Both Solid and Liquid Oral Dose Forms 

  • Salt Formation: Converting the drug into a more water-soluble salt form can improve its dissolution rate. This technique involves reacting the drug with an appropriate acid or alkali to generate a salt with enhanced water solubility. This technique can be performed as the final step in preparing the API or by adding suitable excipients to the formulation, i.e. in-situ salt formation. 
  • pH Adjustment: Modifying the pH of the formulation or the surrounding environment can influence drug ionization and solubility. This approach is beneficial for weakly acidic or basic drugs. While this is most readily applied in oral liquid formulations, it is possible to achieve in solid formulations by the inclusion of a powdered acidifier or alkalizer – when exposed to aqueous fluid in the body; the dissolving pH modifier creates a micro-environmental (i.e. localized) pH change capable of accelerating the dissolution of the API particles. 
  • Particle Size Reduction: Decreasing the particle size of the API through techniques like milling, micronization, or nanosizing can significantly enhance its dissolution rate and solubility. Smaller particles have a larger surface-area-to-volume ratio, thereby accelerating solubilization in contact with the aqueous fluid in the body. 
  • Lipid-Based Formulations: Lipid-based formulations such as self-emulsifying drug delivery systems (SEDDS) or lipid nanoparticles can enhance the solubility and absorption of lipophilic drugs. Depending on the resultant mixture’s melting point, these can be liquid or semi-solid delivery systems. 
  • Surfactants: Surfactants can be applied to enhance solubility/solubilization rates in both:
    1. Liquid formulations by, e.g. stabilizing colloidal dispersions or micellization of the drug, which can then dissolve/stay dissolved in the body 
    2. Solid formulations reduce the interfacial tension between the drug and the solvent, improving wetting and dissolution in contact with bodily fluids.  
  • Precipitation Inhibitors: These are usually aqueous polymers that stabilize supersaturated solutions of the API in the aqueous bodily fluids. Typically, these do not promote solubilization of the API by themselves. However, in conjunction with the approaches above (that drive the API into solution), these increase bioavailability by holding the API in solution long enough in the small intestine to allow absorption into the blood before the API precipitates. 
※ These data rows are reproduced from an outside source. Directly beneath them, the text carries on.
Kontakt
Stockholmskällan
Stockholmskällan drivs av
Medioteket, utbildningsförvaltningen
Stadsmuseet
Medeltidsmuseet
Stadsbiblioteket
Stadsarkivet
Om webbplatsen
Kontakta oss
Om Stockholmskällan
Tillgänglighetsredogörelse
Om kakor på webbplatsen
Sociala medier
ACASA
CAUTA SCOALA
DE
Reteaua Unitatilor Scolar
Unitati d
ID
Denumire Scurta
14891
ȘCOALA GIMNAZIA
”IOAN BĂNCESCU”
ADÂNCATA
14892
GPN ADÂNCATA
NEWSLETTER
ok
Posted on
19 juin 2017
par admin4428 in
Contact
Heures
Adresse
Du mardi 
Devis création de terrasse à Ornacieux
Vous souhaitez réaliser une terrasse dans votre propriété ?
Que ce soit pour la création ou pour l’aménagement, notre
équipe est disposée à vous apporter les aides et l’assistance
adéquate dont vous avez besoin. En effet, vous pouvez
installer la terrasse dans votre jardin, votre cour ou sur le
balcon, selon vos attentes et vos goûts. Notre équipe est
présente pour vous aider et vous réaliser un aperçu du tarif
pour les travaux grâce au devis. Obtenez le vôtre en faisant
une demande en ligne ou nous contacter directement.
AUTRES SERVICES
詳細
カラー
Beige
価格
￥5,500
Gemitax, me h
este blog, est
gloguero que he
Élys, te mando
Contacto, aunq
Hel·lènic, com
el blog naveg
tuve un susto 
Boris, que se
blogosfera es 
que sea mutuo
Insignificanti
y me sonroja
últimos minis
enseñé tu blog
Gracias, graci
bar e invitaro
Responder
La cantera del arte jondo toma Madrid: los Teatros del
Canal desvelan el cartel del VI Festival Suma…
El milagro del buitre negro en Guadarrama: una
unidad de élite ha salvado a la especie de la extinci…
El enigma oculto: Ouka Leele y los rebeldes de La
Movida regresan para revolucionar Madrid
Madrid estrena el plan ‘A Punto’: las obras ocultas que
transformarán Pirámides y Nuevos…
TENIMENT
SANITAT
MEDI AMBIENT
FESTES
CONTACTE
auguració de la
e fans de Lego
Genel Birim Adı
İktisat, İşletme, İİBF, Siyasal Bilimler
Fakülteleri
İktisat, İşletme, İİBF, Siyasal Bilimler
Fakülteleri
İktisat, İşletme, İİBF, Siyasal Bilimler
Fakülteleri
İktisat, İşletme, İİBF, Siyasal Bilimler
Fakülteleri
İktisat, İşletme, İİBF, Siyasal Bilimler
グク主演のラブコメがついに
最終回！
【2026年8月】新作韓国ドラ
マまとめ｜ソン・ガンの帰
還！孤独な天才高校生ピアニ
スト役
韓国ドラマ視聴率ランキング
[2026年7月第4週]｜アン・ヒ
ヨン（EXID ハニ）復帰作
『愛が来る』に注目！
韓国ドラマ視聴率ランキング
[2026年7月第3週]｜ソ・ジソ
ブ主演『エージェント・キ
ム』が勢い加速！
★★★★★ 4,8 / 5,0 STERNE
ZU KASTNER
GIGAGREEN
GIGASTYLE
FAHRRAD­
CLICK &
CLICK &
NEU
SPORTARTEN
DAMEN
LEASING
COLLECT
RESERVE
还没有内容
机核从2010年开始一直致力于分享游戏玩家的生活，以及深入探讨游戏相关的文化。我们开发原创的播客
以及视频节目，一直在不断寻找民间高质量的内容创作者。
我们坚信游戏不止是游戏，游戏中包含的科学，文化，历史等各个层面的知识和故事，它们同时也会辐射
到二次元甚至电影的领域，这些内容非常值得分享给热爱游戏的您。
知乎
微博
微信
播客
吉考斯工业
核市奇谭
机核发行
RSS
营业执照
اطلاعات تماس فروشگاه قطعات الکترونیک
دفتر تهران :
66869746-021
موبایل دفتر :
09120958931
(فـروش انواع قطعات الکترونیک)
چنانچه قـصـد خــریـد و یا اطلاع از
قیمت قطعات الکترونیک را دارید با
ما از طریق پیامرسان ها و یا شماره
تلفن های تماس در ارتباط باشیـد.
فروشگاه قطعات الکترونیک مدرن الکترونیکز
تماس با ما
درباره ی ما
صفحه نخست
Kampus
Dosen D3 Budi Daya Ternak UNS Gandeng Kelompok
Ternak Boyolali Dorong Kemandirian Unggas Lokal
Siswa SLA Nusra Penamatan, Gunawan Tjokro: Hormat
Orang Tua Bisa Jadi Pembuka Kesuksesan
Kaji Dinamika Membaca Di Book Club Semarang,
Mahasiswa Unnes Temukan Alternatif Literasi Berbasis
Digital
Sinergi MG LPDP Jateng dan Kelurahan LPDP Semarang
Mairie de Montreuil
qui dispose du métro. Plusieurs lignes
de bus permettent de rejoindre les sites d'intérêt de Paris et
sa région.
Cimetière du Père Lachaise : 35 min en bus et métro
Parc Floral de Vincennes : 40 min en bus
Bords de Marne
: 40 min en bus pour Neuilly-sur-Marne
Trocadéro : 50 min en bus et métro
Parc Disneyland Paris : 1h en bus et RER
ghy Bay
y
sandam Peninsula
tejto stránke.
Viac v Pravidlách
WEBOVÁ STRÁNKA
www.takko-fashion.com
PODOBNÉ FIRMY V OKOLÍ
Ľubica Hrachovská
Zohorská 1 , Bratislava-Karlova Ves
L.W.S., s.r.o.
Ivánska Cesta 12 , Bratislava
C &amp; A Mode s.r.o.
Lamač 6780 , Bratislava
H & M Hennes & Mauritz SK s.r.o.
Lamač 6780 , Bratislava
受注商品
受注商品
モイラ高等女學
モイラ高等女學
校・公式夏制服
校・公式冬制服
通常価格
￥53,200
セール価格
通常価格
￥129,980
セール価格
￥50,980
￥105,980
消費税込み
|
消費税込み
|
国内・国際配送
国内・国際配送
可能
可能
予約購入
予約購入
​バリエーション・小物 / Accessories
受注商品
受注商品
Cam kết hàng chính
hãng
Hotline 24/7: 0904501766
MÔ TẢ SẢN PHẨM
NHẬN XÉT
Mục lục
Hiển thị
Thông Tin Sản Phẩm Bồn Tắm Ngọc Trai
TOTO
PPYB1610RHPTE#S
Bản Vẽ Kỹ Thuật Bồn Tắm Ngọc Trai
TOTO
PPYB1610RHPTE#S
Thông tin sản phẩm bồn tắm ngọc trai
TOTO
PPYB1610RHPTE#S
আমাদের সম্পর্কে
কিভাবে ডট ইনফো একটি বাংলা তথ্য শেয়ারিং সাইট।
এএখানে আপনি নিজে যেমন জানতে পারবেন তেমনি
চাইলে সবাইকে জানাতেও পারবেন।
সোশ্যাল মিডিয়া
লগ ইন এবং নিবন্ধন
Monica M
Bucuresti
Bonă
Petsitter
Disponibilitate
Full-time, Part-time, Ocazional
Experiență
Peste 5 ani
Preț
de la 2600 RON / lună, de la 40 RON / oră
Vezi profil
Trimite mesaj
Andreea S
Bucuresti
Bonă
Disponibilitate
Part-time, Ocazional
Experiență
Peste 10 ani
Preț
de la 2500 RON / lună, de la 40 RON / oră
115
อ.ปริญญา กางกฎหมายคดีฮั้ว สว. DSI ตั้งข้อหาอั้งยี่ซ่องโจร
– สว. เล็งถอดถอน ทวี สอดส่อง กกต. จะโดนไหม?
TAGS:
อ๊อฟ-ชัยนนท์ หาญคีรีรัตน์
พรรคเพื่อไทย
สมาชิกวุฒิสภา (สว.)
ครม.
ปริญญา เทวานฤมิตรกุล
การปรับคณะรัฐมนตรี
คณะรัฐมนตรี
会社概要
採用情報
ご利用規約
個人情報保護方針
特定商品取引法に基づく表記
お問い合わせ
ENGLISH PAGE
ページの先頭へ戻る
It’s important to note that the best choice of solubilization strategy depends on many factors, for example:  

  • The specific characteristics of the drug molecule, e.g. melting point, pKa, logP, hygroscopicity and chemical stability 
  • The required dose (mg of API)  
  • The as-delivered particle size of the API 
  • The intended route of administration 
  • The intended patient population and their needs & preferences 
  • Regulatory requirements 
  • Cost and equipment-availability considerations for the manufacturing process 

Thorough pre-formulation studies and robust testing are essential to ensure the selected approach effectively improves drug solubility and (thereby) bioavailability.